Provided data START
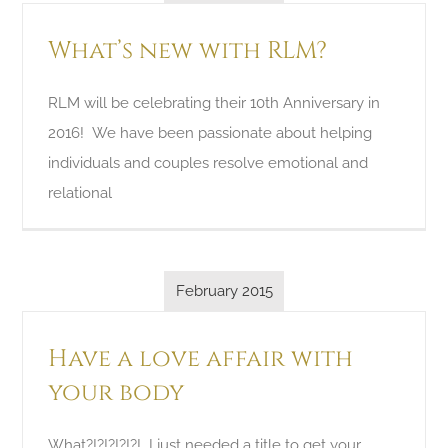
What’s new with RLM?
RLM will be celebrating their 10th Anniversary in
2016! We have been passionate about helping
individuals and couples resolve emotional and
relational
February 2015
Have a love affair with
your body
What?!?!?!?!?! I just needed a title to get your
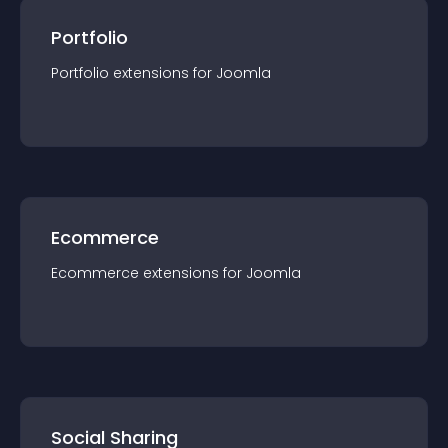
Portfolio
Portfolio
extension
s for
Joomla
Ecommerce
Ecommerce
extension
s for
Joomla
Social Sharing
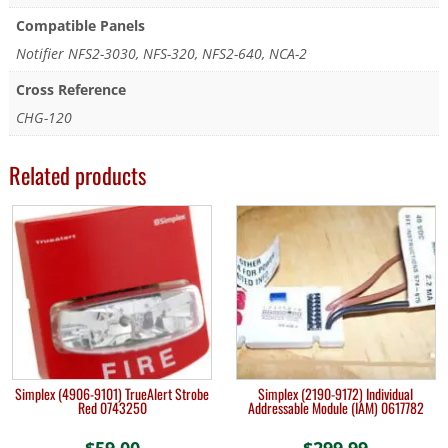
Compatible Panels
Notifier NFS2-3030, NFS-320, NFS2-640, NCA-2
Cross Reference
CHG-120
Related products
Simplex (4906-9101) TrueAlert Strobe
Simplex (2190-9172) Individual
Red 0743250
Addressable Module (IAM) 0617782
$
59.00
$
299.99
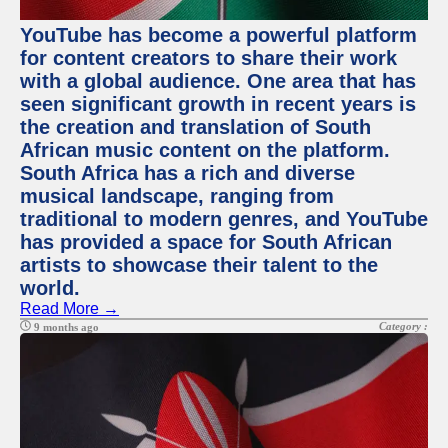
YouTube has become a powerful platform
for content creators to share their work
with a global audience. One area that has
seen significant growth in recent years is
the creation and translation of South
African music content on the platform.
South Africa has a rich and diverse
musical landscape, ranging from
traditional to modern genres, and YouTube
has provided a space for South African
artists to showcase their talent to the
world.
Read More →
Category :
9 months ago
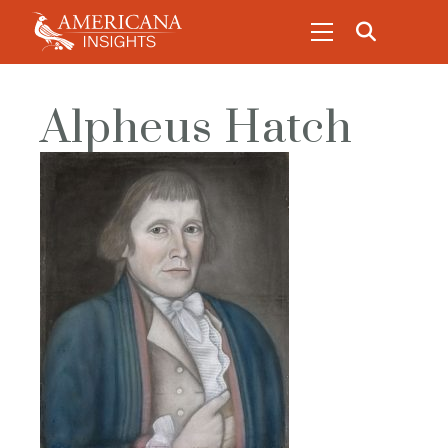
Alpheus Hatch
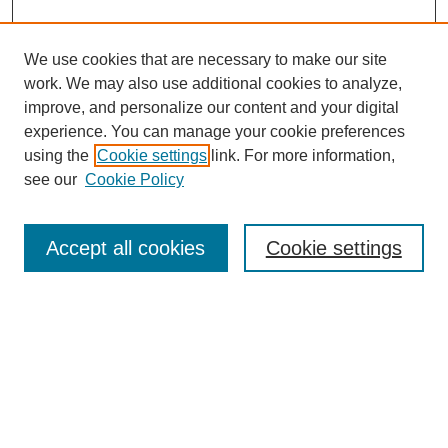
We use cookies that are necessary to make our site
work. We may also use additional cookies to analyze,
URES Home
improve, and personalize our content and your digital
FAQ's
experience. You can manage your cookie preferences
Resources
using the
Cookie settings
link. For more information,
Submit Presentation
see our
Cookie Policy
Search
Accept all cookies
Cookie settings
Enter search terms:
Select context to search:
Advanced Search
Set up email or
RSS
alerts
Provided data END
Transcribe every line of text in the data above exactly as it appears, and leave the images out of your answer.

What’s new with RLM?
RLM will be celebrating their 10th Anniversary in
2016! We have been passionate about helping
individuals and couples resolve emotional and
relational
February 2015
Have a love affair with
your body
What?!?!?!?!?! I just needed a title to get your
Portfolio
Portfolio
extension
s for
Joomla
Ecommerce
Ecommerce
extension
s for
Joomla
Social Sharing
Compatible Panels
Notifier NFS2-3030, NFS-320, NFS2-640, NCA-2
Cross Reference
CHG-120
Related products
Simplex (4906-9101) TrueAlert Strobe
Simplex (2190-9172) Individual
Red 0743250
Addressable Module (IAM) 0617782
$
59.00
$
299.99
YouTube has become a powerful platform
for content creators to share their work
with a global audience. One area that has
seen significant growth in recent years is
the creation and translation of South
African music content on the platform.
South Africa has a rich and diverse
musical landscape, ranging from
traditional to modern genres, and YouTube
has provided a space for South African
artists to showcase their talent to the
world.
Read More →
Category :
9 months ago
Alpheus Hatch
We use cookies that are necessary to make our site
work. We may also use additional cookies to analyze,
URES Home
improve, and personalize our content and your digital
FAQ's
experience. You can manage your cookie preferences
Resources
using the
Cookie settings
link. For more information,
Submit Presentation
see our
Cookie Policy
Search
Accept all cookies
Cookie settings
Enter search terms:
Select context to search:
Advanced Search
Set up email or
RSS
alerts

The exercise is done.